Jump Start # 2446
Psalms 119:105 “Your word is a lamb to my feet and a light to my path.”
Last week marked an anniversary that is little remembered outside of those who love religious history. October 6th, is the anniversary of the death of William Tyndale, the English translator of the Bible. His death was violent, cruel and offensive. He was strangled and then burned at the stake. His crime was putting God’s word into the English language and making it available to the common man. It wasn’t the pagan infidels that executed Tyndale, but the powerful arm of the Catholic church. Tyndale’s work in translating the Bible was but one of many doors opening up to the reformation movement that changed Europe and eventually led to puritans fleeing to America and the establishment within our constitution of freedom of religion.

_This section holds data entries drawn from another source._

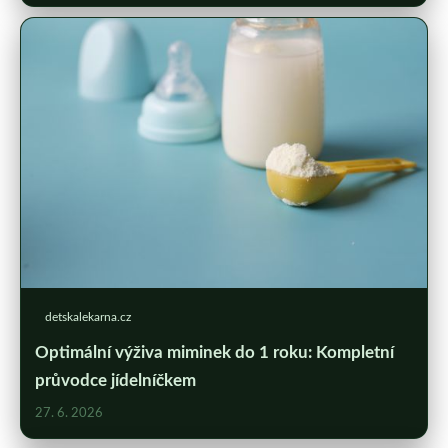
detskalekarna.cz
Optimální výživa miminek do 1 roku: Kompletní
průvodce jídelníčkem
27. 6. 2026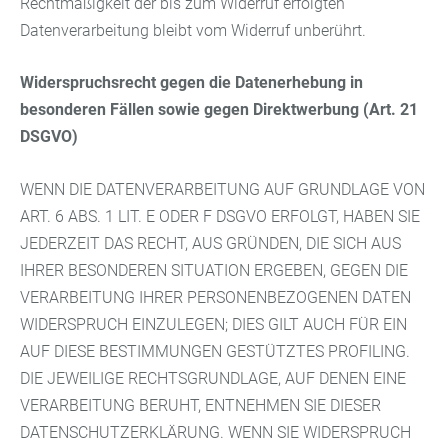
Rechtmäßigkeit der bis zum Widerruf erfolgten
Datenverarbeitung bleibt vom Widerruf unberührt.
Widerspruchsrecht gegen die Datenerhebung in
besonderen Fällen sowie gegen Direktwerbung (Art. 21
DSGVO)
WENN DIE DATENVERARBEITUNG AUF GRUNDLAGE VON
ART. 6 ABS. 1 LIT. E ODER F DSGVO ERFOLGT, HABEN SIE
JEDERZEIT DAS RECHT, AUS GRÜNDEN, DIE SICH AUS
IHRER BESONDEREN SITUATION ERGEBEN, GEGEN DIE
VERARBEITUNG IHRER PERSONENBEZOGENEN DATEN
WIDERSPRUCH EINZULEGEN; DIES GILT AUCH FÜR EIN
AUF DIESE BESTIMMUNGEN GESTÜTZTES PROFILING.
DIE JEWEILIGE RECHTSGRUNDLAGE, AUF DENEN EINE
VERARBEITUNG BERUHT, ENTNEHMEN SIE DIESER
DATENSCHUTZERKLÄRUNG. WENN SIE WIDERSPRUCH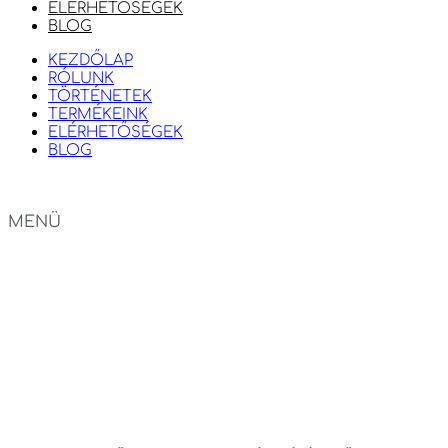
ELÉRHETŐSÉGEK
BLOG
KEZDŐLAP
RÓLUNK
TÖRTÉNETEK
TERMÉKEINK
ELÉRHETŐSÉGEK
BLOG
MENÜ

It is hard for us today, when we have Bibles by the dozens in our homes, on our phones, on tablets and in the song book racks at the church house, to imagine a time when people did not have the word of God. Worse, the powerful and corrupt church banned the citizens from having a copy of the Bible. Among the books that were forbidden and outlawed, was the Bible. The church controlled the message and the mind of the people. The less they knew, the more the church could get away with things. Corruption and power became the core ingredients among the hierarchy of the church. No one could question what they did because no one had access to the word of God. These powerful leaders became more than the voice of God, they in many ways acted as if they were God.
Men like Tyndale, who knew what they were doing was against the law and who could very well lose their lives, understood that the Gospel was to be preached to every person. Every man and woman had the right to know God’s saving message. Tyndale, Luther, Zwingli, Hus and a host of others, spread throughout Europe risked everything, including their very lives, to open the eyes and hearts of a darkened world to the wonderful word of God. These men were courageous. When caught, their writings were burned, they were abused and executed. The church tried to stamp out, much like Saul of Tarsus tried to stamp out Christianity, what these men were doing. But somehow, likely through the providence of God, their writings trickled through the cracks of the hands of opposition. A movement stated. Like a prairie wildfire it spread over the world. And, today, although we do not realize it, having Bibles in our hands and in our language is traced back to the early work of these courageous believers.
It’s hard for us to imagine sitting through sermons or Bible classes without a Bible in hand. It’s hard for us to imagine not being able to read God’s word each day. The word of God changes our lives. It brings hope to those who are fearful and discouraged. It convicts us and drives us to the cross of Jesus. It shows us the way that God intended. When we step away from God’s word and we start making our own ideas law we soon find that we have left the path of the Lord. It is sad to see so many churches today, filled with people who have no clue what the Bible says. In many ways we are just the opposite of those dark days of Tyndale. In his time people didn’t know because they didn’t have the Bible. Today, people don’t know because they don’t care to read God’s word. They are satisfied to let a church tell them what is right and what is wrong.
One lesson we ought to see in the life of Tyndale is the courage to stand up, take risks and do what is right. He loved the Lord more than his own life. He knew what could happen. Others had been executed before him. Yet, onward he marched in translating God’s word into the English language. He feared not man, church nor government. He stood with what was right. His spirit, similar to those apostles in Jerusalem who were told to no longer preach Jesus, continued to do that very thing.
Our times may call for such courage again. To not fear government, man, nor punishment. To stand for what is right. To do what is right. To not be silenced because it is not popular or politically correct. To walk with God’s faithful have always walked. Sometimes that put them in fiery furnaces, lion’s dens and in prisons, yet they did not stop doing what was right. Our souls are greater than our lives. God’s word is greater than us. When secular politicians make claims that churches will have to accept what they want, rather than what God wants or face the consequences, it’s time for us to stand up, and declare, bring on the consequences because we have drawn a line in the sand with God and it is with God that we stand.
Will Tyndale be in Heaven? That’s up to God. I’d like to think so, but I don’t know. A greater question is, will you be in Heaven? You have what Tyndale always dreamed of, having God’s word easily available in your language. Do you use it? Do you read it? Do you follow it?
A sad anniversary in religious history, but a grand accomplishment that we appreciate even today!